Falling Walls Circle Tables are lending the spotlight to world-leading scientists, science strategists and policy-makers from academia, business and politics discuss how we can apply science, research and innovation to get the world moving again.
Europe is currently investigating plans to build a new 100km particle collider to supersede the world famous Large Hadron Collider (LHC). But what would CERNs immense project bring to the world of science and beyond?
A new, larger European particle accelerator would almost certainly be the most ambitious experiment ever constructed, and require truly global collaboration over the course of decades. The result would allow physicists to probe the Universe’s conditions moments after the Big Bang, expanding our understanding of the fundamental laws of nature.
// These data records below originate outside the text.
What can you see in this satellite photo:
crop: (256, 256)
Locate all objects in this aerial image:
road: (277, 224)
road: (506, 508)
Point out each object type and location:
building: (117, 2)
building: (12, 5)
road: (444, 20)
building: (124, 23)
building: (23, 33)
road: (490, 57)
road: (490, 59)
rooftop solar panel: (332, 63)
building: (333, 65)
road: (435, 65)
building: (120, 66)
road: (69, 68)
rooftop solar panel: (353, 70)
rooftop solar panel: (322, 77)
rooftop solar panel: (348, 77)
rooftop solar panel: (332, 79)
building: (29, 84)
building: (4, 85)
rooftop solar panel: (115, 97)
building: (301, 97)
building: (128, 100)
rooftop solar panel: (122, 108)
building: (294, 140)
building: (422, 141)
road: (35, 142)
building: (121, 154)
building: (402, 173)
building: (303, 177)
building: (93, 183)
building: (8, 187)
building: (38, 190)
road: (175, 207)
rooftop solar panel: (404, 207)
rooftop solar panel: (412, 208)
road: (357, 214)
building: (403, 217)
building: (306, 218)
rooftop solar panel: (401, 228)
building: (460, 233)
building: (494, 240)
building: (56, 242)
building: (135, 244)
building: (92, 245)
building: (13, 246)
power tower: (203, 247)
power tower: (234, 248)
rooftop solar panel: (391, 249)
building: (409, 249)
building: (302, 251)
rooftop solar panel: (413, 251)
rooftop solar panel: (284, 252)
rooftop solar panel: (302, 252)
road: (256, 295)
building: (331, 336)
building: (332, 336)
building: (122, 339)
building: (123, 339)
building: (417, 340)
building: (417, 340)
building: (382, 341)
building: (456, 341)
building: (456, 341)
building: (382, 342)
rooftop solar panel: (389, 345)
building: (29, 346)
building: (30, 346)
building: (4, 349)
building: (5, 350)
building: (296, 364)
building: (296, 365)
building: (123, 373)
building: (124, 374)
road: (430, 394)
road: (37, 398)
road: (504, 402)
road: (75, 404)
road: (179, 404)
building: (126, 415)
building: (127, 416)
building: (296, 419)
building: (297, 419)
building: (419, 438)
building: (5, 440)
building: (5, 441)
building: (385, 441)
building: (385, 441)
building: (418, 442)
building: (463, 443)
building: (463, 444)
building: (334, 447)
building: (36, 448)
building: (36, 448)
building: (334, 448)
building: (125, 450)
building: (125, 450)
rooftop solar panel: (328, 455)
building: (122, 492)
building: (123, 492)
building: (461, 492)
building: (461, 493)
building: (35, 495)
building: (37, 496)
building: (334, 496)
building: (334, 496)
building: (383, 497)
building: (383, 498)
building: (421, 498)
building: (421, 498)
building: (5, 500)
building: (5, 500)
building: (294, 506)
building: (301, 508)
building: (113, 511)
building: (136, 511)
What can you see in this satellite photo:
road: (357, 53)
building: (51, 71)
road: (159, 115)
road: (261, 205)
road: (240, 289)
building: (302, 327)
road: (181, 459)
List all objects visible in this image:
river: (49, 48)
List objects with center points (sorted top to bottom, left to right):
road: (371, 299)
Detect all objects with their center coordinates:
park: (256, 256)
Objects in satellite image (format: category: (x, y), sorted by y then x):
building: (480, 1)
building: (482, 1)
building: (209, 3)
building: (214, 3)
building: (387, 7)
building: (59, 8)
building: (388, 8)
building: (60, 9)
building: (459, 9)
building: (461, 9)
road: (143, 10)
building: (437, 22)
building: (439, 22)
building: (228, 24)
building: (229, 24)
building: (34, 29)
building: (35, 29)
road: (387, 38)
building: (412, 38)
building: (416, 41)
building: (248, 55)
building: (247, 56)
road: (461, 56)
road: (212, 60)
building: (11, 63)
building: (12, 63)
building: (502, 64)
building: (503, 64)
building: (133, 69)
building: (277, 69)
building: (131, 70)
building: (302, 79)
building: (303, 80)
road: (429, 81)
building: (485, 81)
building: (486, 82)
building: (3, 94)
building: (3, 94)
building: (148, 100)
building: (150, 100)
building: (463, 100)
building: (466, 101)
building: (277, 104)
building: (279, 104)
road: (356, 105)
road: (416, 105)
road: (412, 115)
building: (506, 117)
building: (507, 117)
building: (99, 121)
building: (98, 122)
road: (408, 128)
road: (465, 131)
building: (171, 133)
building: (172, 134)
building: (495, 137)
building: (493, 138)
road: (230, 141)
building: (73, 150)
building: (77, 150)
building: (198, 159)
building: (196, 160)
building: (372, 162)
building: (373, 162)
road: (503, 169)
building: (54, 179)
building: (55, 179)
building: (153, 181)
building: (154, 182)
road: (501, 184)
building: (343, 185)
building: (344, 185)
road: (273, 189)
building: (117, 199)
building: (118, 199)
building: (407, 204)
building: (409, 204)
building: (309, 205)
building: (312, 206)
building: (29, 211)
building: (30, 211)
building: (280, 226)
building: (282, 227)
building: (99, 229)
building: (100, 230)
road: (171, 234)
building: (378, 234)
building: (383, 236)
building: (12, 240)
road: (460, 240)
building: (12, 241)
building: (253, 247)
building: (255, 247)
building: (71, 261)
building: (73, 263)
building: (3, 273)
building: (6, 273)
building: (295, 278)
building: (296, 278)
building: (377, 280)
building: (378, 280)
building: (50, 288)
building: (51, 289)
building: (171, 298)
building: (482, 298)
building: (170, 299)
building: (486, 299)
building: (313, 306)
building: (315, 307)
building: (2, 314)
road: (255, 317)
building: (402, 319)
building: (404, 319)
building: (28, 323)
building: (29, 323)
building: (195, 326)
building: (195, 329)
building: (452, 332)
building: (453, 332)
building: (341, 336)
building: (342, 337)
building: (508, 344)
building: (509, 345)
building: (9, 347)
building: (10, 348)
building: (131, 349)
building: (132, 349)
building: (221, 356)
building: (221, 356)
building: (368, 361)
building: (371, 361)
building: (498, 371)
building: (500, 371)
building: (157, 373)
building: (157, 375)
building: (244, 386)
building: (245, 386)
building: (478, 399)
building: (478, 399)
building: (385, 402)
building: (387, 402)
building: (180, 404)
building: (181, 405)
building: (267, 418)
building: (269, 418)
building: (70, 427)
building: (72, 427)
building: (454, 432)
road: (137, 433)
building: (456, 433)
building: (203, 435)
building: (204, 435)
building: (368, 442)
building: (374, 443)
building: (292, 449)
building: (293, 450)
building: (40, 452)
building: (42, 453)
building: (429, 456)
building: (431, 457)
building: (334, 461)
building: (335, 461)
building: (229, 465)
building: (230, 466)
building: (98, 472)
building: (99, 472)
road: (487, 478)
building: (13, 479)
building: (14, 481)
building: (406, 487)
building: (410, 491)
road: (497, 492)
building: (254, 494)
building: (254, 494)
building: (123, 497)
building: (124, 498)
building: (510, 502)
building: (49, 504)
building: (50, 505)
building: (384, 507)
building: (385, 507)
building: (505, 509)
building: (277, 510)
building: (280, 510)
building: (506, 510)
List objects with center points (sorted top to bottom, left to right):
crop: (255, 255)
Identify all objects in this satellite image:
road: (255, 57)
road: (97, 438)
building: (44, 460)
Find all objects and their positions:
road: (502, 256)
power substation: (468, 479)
But the benefits would go well beyond particle physics. Such immense scientific enquiry inevitably leads to off shoots and indirect benefits. Particle physics has led to everything from the birth of the internet to the imaging of biological molecules, which has proven crucial in our efforts to combat the coronavirus pandemic.
Many of the most profound impacts, though, cannot be quantified. Pursuing the fundamental research concerning the next European particle accelerator brings together nations around the world and inspires future generations of scientists of all disciplines. As Jeremy Farrar puts it, our quest to probe the laws of nature is “something akin to a modern Enlightenment.”